(Saved data entries)
-- Opening Marker --

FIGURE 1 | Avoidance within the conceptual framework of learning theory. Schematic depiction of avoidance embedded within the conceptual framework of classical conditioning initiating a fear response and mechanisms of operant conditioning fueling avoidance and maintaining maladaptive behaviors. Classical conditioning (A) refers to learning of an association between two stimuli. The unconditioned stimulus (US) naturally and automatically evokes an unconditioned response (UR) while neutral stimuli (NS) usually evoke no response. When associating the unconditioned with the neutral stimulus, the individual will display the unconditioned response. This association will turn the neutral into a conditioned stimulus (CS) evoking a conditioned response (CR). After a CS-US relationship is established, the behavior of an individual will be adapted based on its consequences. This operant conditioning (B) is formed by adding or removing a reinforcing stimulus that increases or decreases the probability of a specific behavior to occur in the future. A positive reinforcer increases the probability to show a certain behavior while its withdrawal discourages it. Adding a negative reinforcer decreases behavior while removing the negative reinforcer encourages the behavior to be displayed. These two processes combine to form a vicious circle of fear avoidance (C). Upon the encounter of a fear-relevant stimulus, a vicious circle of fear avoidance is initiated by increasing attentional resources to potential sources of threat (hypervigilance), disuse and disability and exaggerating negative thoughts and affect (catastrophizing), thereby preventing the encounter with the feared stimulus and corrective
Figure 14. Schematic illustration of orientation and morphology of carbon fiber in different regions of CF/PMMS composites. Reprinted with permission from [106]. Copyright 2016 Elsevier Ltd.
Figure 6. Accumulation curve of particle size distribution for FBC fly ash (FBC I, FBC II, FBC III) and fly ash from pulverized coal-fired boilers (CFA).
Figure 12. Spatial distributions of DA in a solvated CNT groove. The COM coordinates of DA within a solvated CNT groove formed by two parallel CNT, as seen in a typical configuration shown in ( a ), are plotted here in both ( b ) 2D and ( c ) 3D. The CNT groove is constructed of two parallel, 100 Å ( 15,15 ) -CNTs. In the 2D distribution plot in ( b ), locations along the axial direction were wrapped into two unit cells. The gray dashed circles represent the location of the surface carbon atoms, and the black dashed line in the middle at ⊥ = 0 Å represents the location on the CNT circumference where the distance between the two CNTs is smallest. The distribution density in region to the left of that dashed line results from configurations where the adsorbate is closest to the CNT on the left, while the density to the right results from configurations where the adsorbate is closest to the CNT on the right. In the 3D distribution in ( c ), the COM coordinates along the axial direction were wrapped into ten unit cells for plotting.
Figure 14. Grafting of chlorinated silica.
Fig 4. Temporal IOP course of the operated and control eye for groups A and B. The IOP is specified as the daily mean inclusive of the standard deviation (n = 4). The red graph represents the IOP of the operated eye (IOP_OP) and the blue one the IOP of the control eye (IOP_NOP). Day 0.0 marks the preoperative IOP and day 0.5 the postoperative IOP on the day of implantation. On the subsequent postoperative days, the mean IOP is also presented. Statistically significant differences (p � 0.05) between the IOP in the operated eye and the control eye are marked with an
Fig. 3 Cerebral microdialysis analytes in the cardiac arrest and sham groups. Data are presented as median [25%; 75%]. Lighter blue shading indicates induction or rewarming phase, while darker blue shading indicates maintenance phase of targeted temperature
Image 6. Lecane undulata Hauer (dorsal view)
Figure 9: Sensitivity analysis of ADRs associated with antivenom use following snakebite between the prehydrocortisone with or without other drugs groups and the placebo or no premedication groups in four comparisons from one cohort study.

-- Closing Marker --

ACTIVITY.
Both end lines included, restate word for word the lines above from the line with "Figure 12. Spatial" to the line with "Figure 14. Grafting of chlorinated silica.", and nothing else.

EXERCISE SOLUTION.
Figure 12. Spatial distributions of DA in a solvated CNT groove. The COM coordinates of DA within a solvated CNT groove formed by two parallel CNT, as seen in a typical configuration shown in ( a ), are plotted here in both ( b ) 2D and ( c ) 3D. The CNT groove is constructed of two parallel, 100 Å ( 15,15 ) -CNTs. In the 2D distribution plot in ( b ), locations along the axial direction were wrapped into two unit cells. The gray dashed circles represent the location of the surface carbon atoms, and the black dashed line in the middle at ⊥ = 0 Å represents the location on the CNT circumference where the distance between the two CNTs is smallest. The distribution density in region to the left of that dashed line results from configurations where the adsorbate is closest to the CNT on the left, while the density to the right results from configurations where the adsorbate is closest to the CNT on the right. In the 3D distribution in ( c ), the COM coordinates along the axial direction were wrapped into ten unit cells for plotting.
Figure 14. Grafting of chlorinated silica.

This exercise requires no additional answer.